> [SET EXERCISE A] Can you give the spelling correction page again, starting at "public static void RecognizeAndSaveCorrectedText()" and ending at "static void RecognizeAndGetErrors()", with "outputPath" substituted for "resultPath"?
> [SET EXERCISE B] Does each statement agree with the spelling correction page: (i) spelling correction can be applied when the results are saved; (ii) the examples give the image path as "MyImage.png"; (iii) Slovak is one of the supported languages? Answer yes or no for each and quote the deciding words.

> [PAGE EXCERPT]
— start —
Spelling Correction
Contents
[
Hide
]
Supported Dictionaries
Aspose.OCR for Java is able to correct spelling for the following languages:
- English
- German
- Spanish
- French
- Italian
- Portuguese
- Czech
- Danish
- Dutch
- Estonian
- Finnish
- Latvian
- Lithuanian
- Polish
- Romanian
- Slovak
- Slovene
- Swedish
Recognize Text on Image with Spelling Correction
Aspose.OCR for Java provides a spell checker to correct spelling errors in recognized text. You can specify the dictionary that will be used for spelling correction. The following code shows how to get corrected text from an image using Java:
public static void RecognizeAndSpellCheck()
{
// Path to the image to recognize
String imagePath = "MyImage.jpg";
// Create OCR API
AsposeOCR api = new AsposeOCR();
// Recognize image
RecognitionResult result = api.RecognizePage(imagePath, new RecognitionSettings());
System.out.println("Result: " + result.recognitionText);
// Get corrected result
String correctedResult = result.GetSpellCheckCorrectedText(SpellCheckLanguage.Eng);
System.out.println("Result: " + correctedResult);
}
Save Recognized Text with Corrected Spelling
Another way to correct errors in the recognition result is to apply spelling correction when saving the results.
public static void RecognizeAndSaveCorrectedText()
{
// Path to the image to recognize
String imagePath = "MyImage.jpg";
String resultPath = "MyResult.docx";
// Create OCR API
AsposeOCR api = new AsposeOCR();
// Recognize image and save the corrected text
RecognitionResult result = api.RecognizePage(imagePath, new RecognitionSettings());
result.save(resultPath, Format.Docx, SpellCheckLanguage.Eng);
}
Get the List of Mispelled Words and Correction Suggestions
The following code sample demonstrates how to get the list of misspelled words and suggested corrections.
public static void RecognizeAndGetErrors()
{
// Path to the image to recognize
String imagePath = "MyImage.jpg";
// Create OCR API
AsposeOCR api = new AsposeOCR();
// Recognize image
RecognitionResult result = api.RecognizePage(imagePath, new RecognitionSettings());
//Get list of misspelled words with suggestions
List<SpellCheckError> errorsList = result.getSpellCheckErrorList(SpellCheckLanguage.Eng);
for(SpellCheckError error: errorsList) {
{
System.out.print($"Misspelled Word - {error.word}");
System.out.print("Suggested words:");
for(SuggestedWord w: error.suggestedWords) {
System.out.print("suggested word: " + w.word + "\n");
}
System.out.println();
}
}
Run Spell Check on Custom Text
It is also possible to perform Spell Check on any custom string as shown in the following snippet.
— end —
> [INFORMATION SUPPLIED]
— start —
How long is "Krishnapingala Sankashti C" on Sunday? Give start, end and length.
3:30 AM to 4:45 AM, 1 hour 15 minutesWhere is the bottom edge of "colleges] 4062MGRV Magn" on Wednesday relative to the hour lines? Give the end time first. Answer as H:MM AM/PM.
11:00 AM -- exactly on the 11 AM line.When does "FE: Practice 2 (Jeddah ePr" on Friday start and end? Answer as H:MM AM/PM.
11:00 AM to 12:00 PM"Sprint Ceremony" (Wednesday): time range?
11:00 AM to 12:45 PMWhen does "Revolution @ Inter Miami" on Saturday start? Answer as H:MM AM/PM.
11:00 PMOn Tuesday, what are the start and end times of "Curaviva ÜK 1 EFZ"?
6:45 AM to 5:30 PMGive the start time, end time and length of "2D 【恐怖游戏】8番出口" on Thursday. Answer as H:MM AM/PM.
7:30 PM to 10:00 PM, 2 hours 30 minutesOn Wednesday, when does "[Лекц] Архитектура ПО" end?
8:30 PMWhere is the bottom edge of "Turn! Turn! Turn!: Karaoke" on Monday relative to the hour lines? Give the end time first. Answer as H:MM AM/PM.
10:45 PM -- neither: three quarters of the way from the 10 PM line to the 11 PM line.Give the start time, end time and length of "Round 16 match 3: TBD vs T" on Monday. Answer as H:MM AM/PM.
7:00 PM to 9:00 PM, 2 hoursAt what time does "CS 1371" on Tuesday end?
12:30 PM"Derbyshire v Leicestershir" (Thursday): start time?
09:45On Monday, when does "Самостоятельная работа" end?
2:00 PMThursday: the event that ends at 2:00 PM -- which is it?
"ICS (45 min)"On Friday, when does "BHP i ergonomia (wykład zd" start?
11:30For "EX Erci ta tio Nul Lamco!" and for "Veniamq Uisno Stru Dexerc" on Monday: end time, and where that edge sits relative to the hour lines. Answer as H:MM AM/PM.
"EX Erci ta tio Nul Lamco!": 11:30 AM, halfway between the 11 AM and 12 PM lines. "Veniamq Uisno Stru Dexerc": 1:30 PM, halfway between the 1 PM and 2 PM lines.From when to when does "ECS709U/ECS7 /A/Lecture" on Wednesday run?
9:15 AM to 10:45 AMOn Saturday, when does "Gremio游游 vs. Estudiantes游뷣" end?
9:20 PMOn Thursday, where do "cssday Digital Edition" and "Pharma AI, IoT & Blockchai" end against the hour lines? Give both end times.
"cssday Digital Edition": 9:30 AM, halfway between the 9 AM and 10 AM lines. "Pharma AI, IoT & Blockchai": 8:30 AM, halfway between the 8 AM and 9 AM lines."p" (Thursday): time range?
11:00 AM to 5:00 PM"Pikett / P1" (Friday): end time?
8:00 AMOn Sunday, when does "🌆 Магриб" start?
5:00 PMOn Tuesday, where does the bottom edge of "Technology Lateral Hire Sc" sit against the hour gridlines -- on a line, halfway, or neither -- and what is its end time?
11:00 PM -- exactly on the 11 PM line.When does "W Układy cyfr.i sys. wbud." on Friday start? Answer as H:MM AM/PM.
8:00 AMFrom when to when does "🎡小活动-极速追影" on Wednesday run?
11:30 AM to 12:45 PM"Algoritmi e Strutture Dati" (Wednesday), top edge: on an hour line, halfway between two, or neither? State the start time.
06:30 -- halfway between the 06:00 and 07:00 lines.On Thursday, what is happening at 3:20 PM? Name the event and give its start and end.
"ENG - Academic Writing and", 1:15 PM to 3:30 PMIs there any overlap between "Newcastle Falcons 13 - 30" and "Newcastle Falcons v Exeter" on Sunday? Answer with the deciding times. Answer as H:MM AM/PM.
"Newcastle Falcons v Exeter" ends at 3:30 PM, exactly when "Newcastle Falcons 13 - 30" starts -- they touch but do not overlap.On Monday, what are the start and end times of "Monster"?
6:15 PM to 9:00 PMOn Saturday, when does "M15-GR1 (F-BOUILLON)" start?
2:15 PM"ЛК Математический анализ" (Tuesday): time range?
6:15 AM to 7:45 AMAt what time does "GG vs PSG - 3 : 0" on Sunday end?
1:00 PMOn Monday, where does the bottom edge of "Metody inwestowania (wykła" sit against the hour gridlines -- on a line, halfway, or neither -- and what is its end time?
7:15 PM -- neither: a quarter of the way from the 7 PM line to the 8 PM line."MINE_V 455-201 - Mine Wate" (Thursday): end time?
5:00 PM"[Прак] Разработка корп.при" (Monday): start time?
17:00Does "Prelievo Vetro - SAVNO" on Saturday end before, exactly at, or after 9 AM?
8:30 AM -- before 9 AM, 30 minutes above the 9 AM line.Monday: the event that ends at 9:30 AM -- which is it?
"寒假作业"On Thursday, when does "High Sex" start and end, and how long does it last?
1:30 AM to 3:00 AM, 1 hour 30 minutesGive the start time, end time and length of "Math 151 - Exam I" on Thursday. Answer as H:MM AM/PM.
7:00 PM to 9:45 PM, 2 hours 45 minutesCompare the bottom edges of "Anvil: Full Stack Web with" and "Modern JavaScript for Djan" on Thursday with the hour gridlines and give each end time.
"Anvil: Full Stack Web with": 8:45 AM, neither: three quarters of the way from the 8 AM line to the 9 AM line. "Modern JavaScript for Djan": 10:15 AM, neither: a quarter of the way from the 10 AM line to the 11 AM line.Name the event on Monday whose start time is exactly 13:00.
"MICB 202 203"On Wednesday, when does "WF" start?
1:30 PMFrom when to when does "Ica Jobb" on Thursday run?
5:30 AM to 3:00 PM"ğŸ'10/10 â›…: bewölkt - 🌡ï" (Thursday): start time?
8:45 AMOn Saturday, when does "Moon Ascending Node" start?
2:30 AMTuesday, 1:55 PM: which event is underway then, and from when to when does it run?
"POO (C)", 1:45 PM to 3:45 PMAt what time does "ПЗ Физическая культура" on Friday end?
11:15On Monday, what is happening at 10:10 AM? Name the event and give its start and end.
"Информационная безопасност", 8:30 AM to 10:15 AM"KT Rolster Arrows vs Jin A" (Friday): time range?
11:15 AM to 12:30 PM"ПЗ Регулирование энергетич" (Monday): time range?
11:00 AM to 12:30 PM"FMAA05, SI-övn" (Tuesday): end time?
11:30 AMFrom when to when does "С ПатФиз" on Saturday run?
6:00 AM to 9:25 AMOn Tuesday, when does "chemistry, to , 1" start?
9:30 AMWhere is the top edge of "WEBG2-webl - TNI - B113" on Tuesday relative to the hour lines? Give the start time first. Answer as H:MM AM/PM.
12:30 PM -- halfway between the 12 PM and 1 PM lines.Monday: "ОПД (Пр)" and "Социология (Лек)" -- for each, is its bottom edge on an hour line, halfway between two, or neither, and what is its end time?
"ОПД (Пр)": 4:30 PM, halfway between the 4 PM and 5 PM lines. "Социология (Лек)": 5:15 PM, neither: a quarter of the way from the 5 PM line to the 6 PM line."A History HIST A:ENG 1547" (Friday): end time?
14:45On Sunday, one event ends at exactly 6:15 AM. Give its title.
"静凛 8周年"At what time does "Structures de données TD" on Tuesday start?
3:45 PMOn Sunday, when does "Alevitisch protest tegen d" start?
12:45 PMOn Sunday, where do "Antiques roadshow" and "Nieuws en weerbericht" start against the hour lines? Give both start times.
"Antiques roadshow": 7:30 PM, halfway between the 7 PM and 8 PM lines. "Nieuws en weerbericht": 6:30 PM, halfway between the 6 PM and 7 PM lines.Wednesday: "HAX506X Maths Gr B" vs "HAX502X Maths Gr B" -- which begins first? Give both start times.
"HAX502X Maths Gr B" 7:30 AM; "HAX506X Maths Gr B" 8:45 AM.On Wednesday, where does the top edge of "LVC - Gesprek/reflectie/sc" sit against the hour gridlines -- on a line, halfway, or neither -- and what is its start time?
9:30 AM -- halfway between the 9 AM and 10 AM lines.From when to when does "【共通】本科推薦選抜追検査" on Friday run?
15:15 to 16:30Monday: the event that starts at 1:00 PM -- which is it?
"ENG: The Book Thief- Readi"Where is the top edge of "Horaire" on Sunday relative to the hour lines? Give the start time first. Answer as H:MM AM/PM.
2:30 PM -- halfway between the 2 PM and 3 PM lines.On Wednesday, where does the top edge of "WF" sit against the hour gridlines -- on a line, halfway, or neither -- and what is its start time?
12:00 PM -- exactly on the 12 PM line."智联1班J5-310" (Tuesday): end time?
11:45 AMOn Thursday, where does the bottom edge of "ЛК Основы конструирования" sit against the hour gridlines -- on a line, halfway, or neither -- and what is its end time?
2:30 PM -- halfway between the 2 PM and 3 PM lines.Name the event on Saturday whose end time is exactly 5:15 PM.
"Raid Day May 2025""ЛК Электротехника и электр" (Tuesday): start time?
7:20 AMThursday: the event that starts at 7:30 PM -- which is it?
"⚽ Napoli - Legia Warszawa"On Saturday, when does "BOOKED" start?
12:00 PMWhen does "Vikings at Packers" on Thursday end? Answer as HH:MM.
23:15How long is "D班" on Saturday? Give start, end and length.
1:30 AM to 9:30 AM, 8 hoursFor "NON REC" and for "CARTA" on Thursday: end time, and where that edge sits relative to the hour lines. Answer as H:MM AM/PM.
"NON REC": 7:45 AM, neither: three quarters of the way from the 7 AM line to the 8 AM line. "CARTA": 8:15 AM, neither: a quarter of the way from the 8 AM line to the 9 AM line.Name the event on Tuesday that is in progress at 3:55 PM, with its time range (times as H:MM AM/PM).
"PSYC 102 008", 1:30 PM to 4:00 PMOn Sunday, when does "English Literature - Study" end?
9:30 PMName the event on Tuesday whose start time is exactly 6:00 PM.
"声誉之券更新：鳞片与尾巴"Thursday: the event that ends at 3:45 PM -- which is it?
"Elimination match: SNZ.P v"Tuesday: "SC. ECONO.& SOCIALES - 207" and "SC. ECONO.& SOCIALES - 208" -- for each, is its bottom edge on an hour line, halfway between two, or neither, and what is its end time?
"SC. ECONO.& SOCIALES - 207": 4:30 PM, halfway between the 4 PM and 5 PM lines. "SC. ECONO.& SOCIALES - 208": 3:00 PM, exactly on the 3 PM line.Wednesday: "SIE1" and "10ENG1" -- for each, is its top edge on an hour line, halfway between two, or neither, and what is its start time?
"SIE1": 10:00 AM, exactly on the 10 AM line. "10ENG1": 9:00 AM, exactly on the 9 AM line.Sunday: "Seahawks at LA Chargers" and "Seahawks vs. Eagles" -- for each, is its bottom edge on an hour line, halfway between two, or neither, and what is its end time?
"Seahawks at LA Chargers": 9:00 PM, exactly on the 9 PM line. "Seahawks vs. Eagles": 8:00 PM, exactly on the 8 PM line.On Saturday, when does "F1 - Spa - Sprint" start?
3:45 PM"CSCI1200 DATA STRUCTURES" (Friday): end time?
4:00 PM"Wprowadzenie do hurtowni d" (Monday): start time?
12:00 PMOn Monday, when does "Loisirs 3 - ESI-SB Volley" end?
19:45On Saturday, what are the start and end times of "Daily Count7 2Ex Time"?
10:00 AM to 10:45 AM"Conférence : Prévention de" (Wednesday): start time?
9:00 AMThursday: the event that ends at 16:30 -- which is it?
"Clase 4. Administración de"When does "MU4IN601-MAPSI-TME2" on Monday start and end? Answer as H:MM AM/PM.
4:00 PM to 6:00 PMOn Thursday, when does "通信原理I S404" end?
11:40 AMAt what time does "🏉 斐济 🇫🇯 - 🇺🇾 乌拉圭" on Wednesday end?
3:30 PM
— end —
> [WORKED ANSWER A]
public static void RecognizeAndSaveCorrectedText()
{
// Path to the image to recognize
String imagePath = "MyImage.jpg";
String outputPath = "MyResult.docx";
// Create OCR API
AsposeOCR api = new AsposeOCR();
// Recognize image and save the corrected text
RecognitionResult result = api.RecognizePage(imagePath, new RecognitionSettings());
result.save(outputPath, Format.Docx, SpellCheckLanguage.Eng);
}
Get the List of Mispelled Words and Correction Suggestions
The following code sample demonstrates how to get the list of misspelled words and suggested corrections.
public static void RecognizeAndGetErrors()

> [WORKED ANSWER B]
(i) Yes: "Another way to correct errors in the recognition result is to apply spelling correction when saving the results."
(ii) No: String imagePath = "MyImage.jpg";
(iii) Yes: "Slovak"